Financially, Fenghe Medical achieved operating revenues of approximately RMB 147 million, RMB 266 million, and RMB 311 million in 2020, 2021, and 2022, respectively. During the same period, the company realized net profits of RMB 28.257 million, RMB 27.9165 million, and RMB 57.8116 million, respectively.
It is noteworthy that Fenghe Medical mentioned in the prospectus that the company faces risks related to the impact of volume-based procurement policies. Currently, in various provinces/purchasing alliances nationwide, volume-based procurement involving open staplers, endoscopic staplers, and other minimally invasive surgical equipment and consumables has been gradually launched. If the company fails to win bids in a certain region, it will lose a significant market share in that region during the procurement cycle. The company will need to compete with many other non-winning manufacturers for market share beyond the volume-based procurement in that region, potentially forcing the company to lower product prices to adapt to more intense market competition, leading to risks of declining product sales, prices, and increased sales expenses, resulting in a significant reduction in revenue levels, profit levels, and gross profit margin levels.

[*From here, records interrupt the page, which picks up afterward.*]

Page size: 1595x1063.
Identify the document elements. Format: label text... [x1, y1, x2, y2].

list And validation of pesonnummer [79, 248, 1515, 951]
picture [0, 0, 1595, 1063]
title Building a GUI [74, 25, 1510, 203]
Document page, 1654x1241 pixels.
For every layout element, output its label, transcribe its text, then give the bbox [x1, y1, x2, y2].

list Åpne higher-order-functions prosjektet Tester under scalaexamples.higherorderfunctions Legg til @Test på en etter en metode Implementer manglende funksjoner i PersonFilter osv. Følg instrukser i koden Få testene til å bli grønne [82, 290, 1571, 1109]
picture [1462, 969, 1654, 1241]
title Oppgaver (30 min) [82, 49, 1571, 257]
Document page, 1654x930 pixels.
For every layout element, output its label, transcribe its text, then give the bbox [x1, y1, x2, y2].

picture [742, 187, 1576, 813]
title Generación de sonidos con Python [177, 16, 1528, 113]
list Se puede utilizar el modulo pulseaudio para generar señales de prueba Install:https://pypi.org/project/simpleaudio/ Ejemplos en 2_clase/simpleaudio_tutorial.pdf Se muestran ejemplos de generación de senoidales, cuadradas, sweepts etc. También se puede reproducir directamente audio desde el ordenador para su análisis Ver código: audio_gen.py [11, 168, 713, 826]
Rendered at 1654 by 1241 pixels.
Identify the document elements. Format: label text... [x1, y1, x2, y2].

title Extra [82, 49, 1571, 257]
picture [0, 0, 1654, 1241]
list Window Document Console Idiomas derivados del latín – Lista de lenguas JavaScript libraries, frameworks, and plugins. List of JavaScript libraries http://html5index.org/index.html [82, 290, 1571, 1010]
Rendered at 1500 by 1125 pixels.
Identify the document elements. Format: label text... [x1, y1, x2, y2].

In addition, volume-based procurement products typically use a price bidding model. To reduce the risk of product losing bids, bidding enterprises tend to exchange volume for price. If the winning price in volume-based procurement significantly decreases compared to the original end-user price, further resulting in a significant decline in the company's ex-factory price, even if the company's products win bids in a certain region, there may still be risks of sales volume increase not compensating for the decline in selling price and gross profit margins, potentially negatively impacting the company's profitability.